Frank Gore knows it would be a novelty if he played his entire career with the 49ers. He relishes that prospect.
"You rarely see running backs get to finish their career with the team that drafted them," Gore said. "Obviously I'm one of them."
He is now slated to serve a decade in a 49ers jersey after signing a three-year, $21 million contract extension through the 2014 season Wednesday. He was entering the final year of a deal paying him $4.9 million this season.
Only four of the top 25 all-time rushing leaders played for only one franchise: Walter Payton (Chicago Bears, No.2 all-time), Barry Sanders (Detroit Lions, No.3), Jim Brown (Cleveland Browns, No.9) and Tiki Barber (New York Giants, No.22).
Gore does not want to join the modern-day cycle of running backs cast aside by their original teams, and examples he cited were LaDainian Tomlinson, Clinton Portis and Larry Johnson.
Why would Gore, a Florida native and offseason resident, want to stay with a franchise where he's never enjoyed a winning season?
He responded by first praising the fans' 100 percent support, then added: "Coach (Jim) Harbaugh and his staff, they're football guys. I have no doubt we can get it done. I know we have talent in that locker room, probably more than any NFL team."
Gore's loyalty traces to the 2005 draft, when the 49ers selected him 65th overall. He recited the names of the five running backs drafted ahead of him: Ronnie Brown (second), Cedric Benson (fourth), Cadillac Williams (fifth), J.J. Arrington (44th) and Eric Shelton (54th).
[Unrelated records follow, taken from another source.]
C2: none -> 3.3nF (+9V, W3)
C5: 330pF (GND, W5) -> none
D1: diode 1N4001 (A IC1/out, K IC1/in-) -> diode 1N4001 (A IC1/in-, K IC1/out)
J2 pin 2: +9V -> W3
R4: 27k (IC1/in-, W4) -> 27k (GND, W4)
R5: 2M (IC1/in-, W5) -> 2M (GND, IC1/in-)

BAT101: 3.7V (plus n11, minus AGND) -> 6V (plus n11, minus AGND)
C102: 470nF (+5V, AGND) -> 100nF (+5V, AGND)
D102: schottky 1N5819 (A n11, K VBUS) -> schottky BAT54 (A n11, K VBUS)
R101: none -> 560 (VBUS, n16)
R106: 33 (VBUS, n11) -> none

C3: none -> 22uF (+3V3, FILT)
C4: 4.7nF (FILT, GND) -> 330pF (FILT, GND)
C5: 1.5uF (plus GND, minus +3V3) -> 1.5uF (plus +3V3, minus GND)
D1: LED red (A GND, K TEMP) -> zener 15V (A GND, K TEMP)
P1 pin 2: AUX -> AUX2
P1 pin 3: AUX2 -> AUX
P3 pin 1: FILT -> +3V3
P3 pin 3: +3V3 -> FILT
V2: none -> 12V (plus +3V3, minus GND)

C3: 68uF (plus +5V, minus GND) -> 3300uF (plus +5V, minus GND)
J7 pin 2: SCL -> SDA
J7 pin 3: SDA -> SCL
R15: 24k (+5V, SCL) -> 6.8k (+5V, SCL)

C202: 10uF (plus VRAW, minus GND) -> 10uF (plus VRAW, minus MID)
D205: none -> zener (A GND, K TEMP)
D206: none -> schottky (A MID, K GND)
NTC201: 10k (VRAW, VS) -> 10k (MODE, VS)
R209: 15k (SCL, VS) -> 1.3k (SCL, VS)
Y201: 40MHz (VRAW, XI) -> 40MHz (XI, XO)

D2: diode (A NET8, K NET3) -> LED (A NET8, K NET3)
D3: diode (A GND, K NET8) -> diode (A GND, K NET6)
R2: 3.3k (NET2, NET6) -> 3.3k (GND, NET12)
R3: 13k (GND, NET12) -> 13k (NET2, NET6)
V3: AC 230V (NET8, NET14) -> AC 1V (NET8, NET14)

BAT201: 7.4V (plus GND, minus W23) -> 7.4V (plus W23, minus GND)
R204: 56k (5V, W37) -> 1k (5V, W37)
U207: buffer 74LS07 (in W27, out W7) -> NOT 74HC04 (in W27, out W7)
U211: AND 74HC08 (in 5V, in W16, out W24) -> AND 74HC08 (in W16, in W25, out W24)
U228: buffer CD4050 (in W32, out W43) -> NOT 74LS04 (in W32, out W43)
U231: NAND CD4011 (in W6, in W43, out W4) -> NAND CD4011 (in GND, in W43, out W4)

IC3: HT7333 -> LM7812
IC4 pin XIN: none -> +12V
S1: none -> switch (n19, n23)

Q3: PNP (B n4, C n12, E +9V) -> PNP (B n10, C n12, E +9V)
"I told myself when I come in this league, I'm going to show everybody that they passed up the best back," Gore said. "Look at the career. Look up the numbers. It shows.
"I do carry that chip on my shoulder, and I will continue to carry that on my shoulder."
Gore has shown no lingering effects of a Nov.29, season-ending hip fracture. After starting the first two exhibition games, he sat out Saturday's loss to Houston and likely will be idle for tonight's exhibition finale at San Diego.
"The collective goal all along was to allow Frank the opportunity to play his entire career with the San Francisco 49ers and we are extremely pleased to have accomplished this," general manager Trent Baalke said in a statement. "Frank's love for the Bay Area community, play on the field and leadership within the locker room are equaled only by his passion for the game."
Once his playing career ends, Gore might finding himself doing what Baalke is paid to do: evaluate talent.
"(Baalke) knows how much I love the game of football and how much I pay attention to the other guys," Gore added. "He said I do have a skill to pick talent out. We'll see. When that time comes, if they want me here to help pick out players, I'll do it."
Gore grew up idolizing Sanders, as well as Emmitt Smith, pro football's all-time leading rusher who played 13 seasons with the Dallas Cowboys before his final two with the Arizona Cardinals.
"A lot of guys who watch my style, even when I was coached by Norv Turner, he said I remind him of Emmitt Smith but a little faster than him," Gore said.